Brussels Sprouts with Maple Syrup

This is one yummy side dish.  It’s just a little bit sweet.  You have to try this.

Brussels Sprouts, Baby Carrots and Pecans in a Maple Sauce
From RecipeZaar
Serving : 4 cups

  • 1 1/2 lbs fresh Brussels sprouts, halved (trimmed of ends and outer leaves peeled)
  • 1 cup baby carrot, halved (lengthwise)
  • 1 cup pecan halves (I used chopped pecans)
  • 1/4 teaspoon chili powder
  • 3 tablespoons butter
  • 1/4 cup maple syrup
  • 2 teaspoons cider vinegar
  • 1/2 teaspoon salt (I omitted it)
  1. Place brussels sprouts and carrots in a large saucepan ;cover with water.

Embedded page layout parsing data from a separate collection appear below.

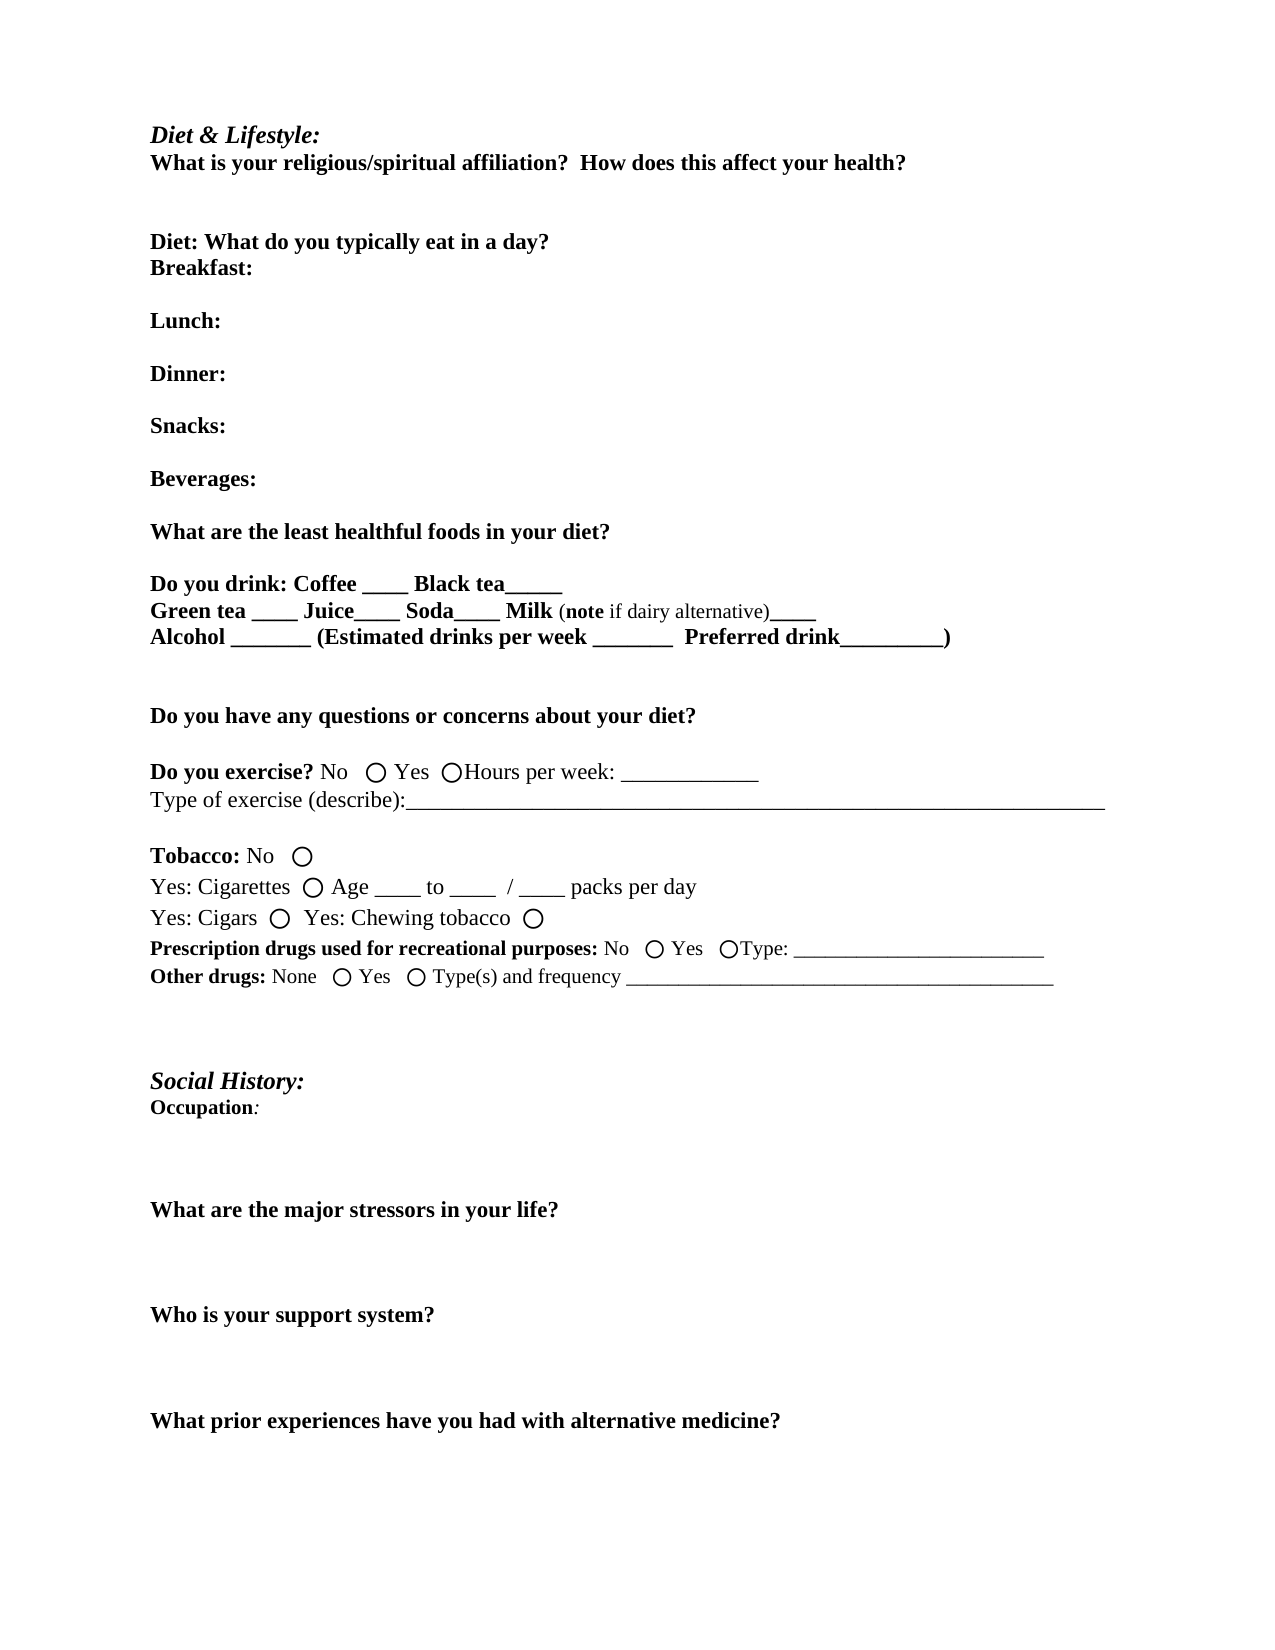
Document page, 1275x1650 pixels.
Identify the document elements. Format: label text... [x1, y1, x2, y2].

text Diet: What do you typically eat in a day? [150, 228, 1125, 254]
text Yes: Cigars ⃝ Yes: Chewing tobacco ⃝ [150, 901, 1125, 933]
text What are the major stressors in your life? [150, 1196, 1125, 1222]
text What prior experiences have you had with alternative medicine? [150, 1407, 1125, 1433]
text Type of exercise (describe):_____________________________________________________________ [150, 786, 1125, 812]
text Green tea ____ Juice____ Soda____ Milk (note if dairy alternative)____ [150, 597, 1125, 623]
text Tobacco: No ⃝ [150, 839, 1125, 870]
text Other drugs: None ⃝ Yes ⃝ Type(s) and frequency _________________________________________ [150, 961, 1125, 989]
text Snacks: [150, 412, 1125, 439]
text Who is your support system? [150, 1301, 1125, 1328]
text Alcohol _______ (Estimated drinks per week _______ Preferred drink_________) [150, 623, 1125, 649]
text What is your religious/spiritual affiliation? How does this affect your health? [150, 149, 1125, 175]
text Yes: Cigarettes ⃝ Age ____ to ____ / ____ packs per day [150, 870, 1125, 901]
text Breakfast: [150, 254, 1125, 281]
text Social History: [150, 1066, 1125, 1095]
text What are the least healthful foods in your diet? [150, 518, 1125, 544]
text Do you drink: Coffee ____ Black tea_____ [150, 570, 1125, 597]
text Beverages: [150, 465, 1125, 491]
text Occupation: [150, 1095, 1125, 1119]
text Lunch: [150, 307, 1125, 333]
text Do you exercise? No ⃝ Yes ⃝ Hours per week: ____________ [150, 755, 1125, 786]
text Diet & Lifestyle: [150, 120, 1125, 149]
text Do you have any questions or concerns about your diet? [150, 702, 1125, 728]
text Prescription drugs used for recreational purposes: No ⃝ Yes ⃝ Type: ________________________ [150, 933, 1125, 961]
text Dinner: [150, 359, 1125, 386]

Bring to a boil. Reduce heat; cover and simmer for 8 minutes or until crisp-tender.
  2. Meanwhile, in a large skillet, saute pecans and chili powder in butter for 2-3 minutes. Drain vegetables;add to pecan mixture. Stir in the maple syrup , vinegar and salt. Cook and stir for 3-5 minutes or until brussels sprouts are tender. Serve with a slotted spoon.